Bereits im Sommer hatte die Kinderhausleitung die Erzieherin mit den Vorwürfen konfrontiert, die gegen sie erhoben worden waren. Demnach hatte sie ein Kind mit einem frischen Haarschnitt gesagt, nun sehe es aus wie ein «Jugo». Sie habe Kinder von Eltern, mit denen sie auch privat Kontakt hielt, bevorzugt und trotz Handyverbot am Arbeitsplatz mit dem Handy Bilder aus der Gruppe an Eltern verschickt. Bilder, auf denen nicht nur die jeweiligen Kinder zu sehen gewesen seien. Es gab weitere Verstösse und Indiskretionen.

«Als wir im November erfahren mussten, dass sich das Verhalten der Erzieherin trotz Abmahnung nicht geändert hat, haben wir die fristlose Kündigung ausgesprochen»

sagt Stadtrat Richard Hungerbühler. Sie hätten zu diesem Zeitpunkt keine Ahnung von der Schwangerschaft gehabt.

Stadtrat steht hinter dem Entscheid

Nachdem im Oktober das schriftliche Urteil des Bezirksgerichts vorgelegen war, ging der Anwalt des Kinderhauses Floh nochmals über die Bücher. Er prüfte, worauf sich das Bezirksgericht in seiner Urteilsfindung bezog. «Er ist zum Schluss gekommen, dass beim Urteil wichtige Aspekte nicht gewürdigt wurden, weshalb wir fristgerecht Berufung eingelegt haben.»

Der Stadtrat war über die Entwicklung informiert worden. «Er steht vollumfänglich hinter dem Entscheid, das Urteil weiterzuziehen», sagt Richard Hungerbühler. Er hofft, dass bei einer Beurteilung durch das Obergericht die bisher unbeachteten Aspekte berücksichtigt werden und die Gründe, die zur Entlassung geführt haben, zum Tragen kommen.

Das Zeugnis wird nun ausgestellt

Nicht bestritten wird von Seiten des Kinderhauses, dass der Erzieherin ein Arbeitszeugnis ausgestellt werden muss. Auch hier hatte das Gericht auf die Klage der ehemaligen Angestellten reagiert und dem Kinderhaus Floh ein schikanöses Verhalten vorgeworfen.

Stadtrat Richard Hungerbühler.

Stadtrat Richard Hungerbühler.

«Wir werden das Zeugnis nun umgehend ausstellen», sagt Richard Hungerbühler, der über die Zurechtweisung durch das Gericht irritiert ist.

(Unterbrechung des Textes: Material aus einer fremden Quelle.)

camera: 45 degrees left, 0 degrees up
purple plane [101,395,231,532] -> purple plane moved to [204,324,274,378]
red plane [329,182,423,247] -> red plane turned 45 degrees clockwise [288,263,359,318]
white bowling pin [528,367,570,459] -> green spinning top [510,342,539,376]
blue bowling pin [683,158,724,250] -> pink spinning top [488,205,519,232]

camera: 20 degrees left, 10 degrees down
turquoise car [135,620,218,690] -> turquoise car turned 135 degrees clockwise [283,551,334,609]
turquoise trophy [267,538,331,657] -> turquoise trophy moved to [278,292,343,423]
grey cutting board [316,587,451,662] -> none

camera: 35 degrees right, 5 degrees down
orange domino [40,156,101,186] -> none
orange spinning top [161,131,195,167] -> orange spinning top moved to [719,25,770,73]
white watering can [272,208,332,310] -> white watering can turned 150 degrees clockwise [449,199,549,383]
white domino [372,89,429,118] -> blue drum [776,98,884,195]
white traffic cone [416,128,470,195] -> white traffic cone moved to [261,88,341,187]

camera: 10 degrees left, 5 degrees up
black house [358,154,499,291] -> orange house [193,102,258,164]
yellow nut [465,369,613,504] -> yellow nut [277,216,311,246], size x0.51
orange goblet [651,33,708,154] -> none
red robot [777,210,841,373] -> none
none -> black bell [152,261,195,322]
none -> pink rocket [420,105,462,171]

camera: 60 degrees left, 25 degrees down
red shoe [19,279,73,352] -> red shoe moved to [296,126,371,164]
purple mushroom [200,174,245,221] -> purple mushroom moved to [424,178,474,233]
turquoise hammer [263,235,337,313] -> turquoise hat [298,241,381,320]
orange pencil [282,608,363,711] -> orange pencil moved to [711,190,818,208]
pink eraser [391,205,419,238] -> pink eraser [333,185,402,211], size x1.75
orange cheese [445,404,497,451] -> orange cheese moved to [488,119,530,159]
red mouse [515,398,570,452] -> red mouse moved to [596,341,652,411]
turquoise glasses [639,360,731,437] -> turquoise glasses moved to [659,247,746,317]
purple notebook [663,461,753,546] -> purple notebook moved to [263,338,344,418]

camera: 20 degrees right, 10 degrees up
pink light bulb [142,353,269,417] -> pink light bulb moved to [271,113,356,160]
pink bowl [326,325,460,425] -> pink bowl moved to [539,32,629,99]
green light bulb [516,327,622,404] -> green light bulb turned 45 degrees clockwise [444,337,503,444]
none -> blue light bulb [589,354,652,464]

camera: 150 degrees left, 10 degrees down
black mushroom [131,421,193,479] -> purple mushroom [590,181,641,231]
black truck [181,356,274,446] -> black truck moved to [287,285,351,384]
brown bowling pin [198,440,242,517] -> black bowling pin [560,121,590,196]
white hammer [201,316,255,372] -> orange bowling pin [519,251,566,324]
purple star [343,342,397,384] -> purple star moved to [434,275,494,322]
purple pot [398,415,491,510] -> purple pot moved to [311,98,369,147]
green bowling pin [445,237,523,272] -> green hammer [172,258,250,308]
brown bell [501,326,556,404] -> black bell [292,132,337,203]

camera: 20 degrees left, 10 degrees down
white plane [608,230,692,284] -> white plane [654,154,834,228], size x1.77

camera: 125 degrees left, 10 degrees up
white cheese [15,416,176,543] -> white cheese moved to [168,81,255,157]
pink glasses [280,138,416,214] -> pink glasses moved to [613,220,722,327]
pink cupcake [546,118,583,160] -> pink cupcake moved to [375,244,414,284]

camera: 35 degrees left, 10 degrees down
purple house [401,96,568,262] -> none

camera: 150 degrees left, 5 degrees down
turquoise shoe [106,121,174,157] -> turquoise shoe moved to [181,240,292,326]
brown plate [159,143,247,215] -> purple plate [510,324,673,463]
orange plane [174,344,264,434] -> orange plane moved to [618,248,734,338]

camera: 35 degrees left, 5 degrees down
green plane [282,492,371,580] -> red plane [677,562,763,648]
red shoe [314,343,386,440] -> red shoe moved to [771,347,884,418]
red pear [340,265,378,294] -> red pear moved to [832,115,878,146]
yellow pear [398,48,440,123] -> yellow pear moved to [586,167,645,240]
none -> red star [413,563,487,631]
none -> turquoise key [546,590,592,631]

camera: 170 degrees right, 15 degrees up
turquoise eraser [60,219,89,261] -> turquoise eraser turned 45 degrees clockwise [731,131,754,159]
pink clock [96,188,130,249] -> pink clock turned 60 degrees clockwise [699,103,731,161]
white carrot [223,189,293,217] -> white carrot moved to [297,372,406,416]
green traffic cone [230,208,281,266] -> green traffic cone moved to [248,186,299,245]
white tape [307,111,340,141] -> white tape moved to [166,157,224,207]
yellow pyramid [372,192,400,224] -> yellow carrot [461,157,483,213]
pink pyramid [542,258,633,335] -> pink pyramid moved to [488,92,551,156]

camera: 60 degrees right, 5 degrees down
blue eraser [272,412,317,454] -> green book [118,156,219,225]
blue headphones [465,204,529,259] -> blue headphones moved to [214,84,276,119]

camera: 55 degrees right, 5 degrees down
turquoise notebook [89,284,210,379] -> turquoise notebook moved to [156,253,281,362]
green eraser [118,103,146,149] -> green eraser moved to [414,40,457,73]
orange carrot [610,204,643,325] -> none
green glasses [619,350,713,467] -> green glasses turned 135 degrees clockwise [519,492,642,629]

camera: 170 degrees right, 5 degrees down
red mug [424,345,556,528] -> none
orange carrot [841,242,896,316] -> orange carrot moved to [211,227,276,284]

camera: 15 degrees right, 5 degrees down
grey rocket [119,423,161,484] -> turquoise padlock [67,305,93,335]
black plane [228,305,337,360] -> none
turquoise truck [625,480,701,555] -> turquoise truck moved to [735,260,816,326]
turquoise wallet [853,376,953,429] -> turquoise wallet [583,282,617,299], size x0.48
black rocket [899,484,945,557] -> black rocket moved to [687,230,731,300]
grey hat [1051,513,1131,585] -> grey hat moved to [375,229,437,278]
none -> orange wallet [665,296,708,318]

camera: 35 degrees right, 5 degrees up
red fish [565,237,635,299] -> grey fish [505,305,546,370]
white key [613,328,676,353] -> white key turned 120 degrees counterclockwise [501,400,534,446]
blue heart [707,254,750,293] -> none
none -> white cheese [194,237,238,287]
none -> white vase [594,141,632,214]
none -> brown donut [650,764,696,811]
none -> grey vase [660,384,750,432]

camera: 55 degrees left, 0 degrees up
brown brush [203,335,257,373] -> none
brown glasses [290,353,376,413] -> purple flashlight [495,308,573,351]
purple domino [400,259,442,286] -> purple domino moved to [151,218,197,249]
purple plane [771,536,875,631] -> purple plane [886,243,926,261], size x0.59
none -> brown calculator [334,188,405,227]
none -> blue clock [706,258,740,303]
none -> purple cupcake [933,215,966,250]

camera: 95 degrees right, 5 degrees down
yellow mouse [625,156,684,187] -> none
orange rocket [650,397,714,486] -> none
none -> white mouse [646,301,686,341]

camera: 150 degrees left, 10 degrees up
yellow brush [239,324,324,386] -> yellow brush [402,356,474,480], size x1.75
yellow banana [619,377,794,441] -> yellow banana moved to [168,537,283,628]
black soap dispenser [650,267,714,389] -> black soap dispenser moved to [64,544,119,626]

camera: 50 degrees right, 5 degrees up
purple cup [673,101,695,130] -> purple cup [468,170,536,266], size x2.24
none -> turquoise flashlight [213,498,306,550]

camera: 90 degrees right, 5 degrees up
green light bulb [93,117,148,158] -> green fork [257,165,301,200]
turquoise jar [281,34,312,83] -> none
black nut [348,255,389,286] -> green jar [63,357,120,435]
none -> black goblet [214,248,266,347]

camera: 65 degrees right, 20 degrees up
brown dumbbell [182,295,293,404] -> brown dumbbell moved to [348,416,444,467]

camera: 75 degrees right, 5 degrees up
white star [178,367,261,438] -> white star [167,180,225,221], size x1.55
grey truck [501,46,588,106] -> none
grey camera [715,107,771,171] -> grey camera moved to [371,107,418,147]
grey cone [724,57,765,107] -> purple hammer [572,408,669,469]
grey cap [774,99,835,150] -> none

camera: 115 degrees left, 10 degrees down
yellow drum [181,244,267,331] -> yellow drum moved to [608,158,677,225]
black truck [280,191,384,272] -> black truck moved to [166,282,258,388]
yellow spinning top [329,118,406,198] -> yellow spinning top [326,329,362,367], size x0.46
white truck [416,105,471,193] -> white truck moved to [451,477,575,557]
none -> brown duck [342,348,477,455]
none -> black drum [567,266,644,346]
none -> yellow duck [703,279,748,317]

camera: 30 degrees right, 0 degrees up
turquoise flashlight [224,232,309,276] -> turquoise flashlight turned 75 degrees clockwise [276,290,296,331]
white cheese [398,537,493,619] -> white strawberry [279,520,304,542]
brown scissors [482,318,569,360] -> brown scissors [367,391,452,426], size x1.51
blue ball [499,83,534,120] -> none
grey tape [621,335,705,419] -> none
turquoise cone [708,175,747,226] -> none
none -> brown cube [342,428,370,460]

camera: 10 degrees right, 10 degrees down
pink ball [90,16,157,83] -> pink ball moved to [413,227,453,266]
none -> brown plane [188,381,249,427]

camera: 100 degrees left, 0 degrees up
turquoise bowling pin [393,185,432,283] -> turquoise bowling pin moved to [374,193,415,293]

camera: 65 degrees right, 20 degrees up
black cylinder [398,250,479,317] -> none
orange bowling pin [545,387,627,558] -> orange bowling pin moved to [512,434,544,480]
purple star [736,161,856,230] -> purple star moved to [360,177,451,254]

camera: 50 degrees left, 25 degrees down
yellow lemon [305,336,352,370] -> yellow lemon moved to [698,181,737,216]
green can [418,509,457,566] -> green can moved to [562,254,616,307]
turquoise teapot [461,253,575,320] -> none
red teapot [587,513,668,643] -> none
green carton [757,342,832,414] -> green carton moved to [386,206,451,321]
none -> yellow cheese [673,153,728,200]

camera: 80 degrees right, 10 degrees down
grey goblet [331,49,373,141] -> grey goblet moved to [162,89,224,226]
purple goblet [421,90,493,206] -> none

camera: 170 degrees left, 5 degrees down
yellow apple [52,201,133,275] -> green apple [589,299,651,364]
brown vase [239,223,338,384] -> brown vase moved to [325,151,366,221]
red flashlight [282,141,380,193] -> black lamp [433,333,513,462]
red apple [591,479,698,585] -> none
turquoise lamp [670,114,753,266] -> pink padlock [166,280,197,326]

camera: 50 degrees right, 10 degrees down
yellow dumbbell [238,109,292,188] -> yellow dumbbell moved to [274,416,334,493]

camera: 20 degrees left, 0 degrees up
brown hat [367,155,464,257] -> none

Es sei nie darum gegangen, der Arbeitgeberin etwas vorzuenthalten, was ihr zustehe, macht er deutlich. Zudem sei der Erzieherin bereits im April des Jahres, in der das Arbeitsverhältnis aufgelöst worden sei ein Zwischenzeugnis ausgestellt worden. Dies, nachdem klar war, dass die bisherige Leiterin das Kinderhaus verlassen würde.

Tarifaufschlag hat nichts mit der Sache zu tun

Vor einigen Monaten waren von mit der Erzieherin befreundeten Eltern Gerüchte gestreut worden, dass das Kinderhaus Floh nun die Tarife anpassen musste, um die Nachzahlung zu leisten. «Der Tarifaufschlag hat nichts mit der gerichtlichen Auseinandersetzung zu tun», betont Richard Hungerbühler. Die Tarifstrukturen seien schon einige Zeit vor der Eskalation unter die Lupe genommen worden.

«Wir haben die Tarife mit jenen vergleichbaren Kinderhäusern verglichen», sagt Hungerbühler. Dabei habe sich gezeigt, dass Amriswil im Vergleich sehr günstig sei und sich deshalb eine moderate Tarifanpassung rechtfertigen lasse. Sollte die Zahlung an die ehemalige Erzieherin fällig werden, würde der Verein beziehungsweise die Trägerschaft, also die Stadt dies tragen.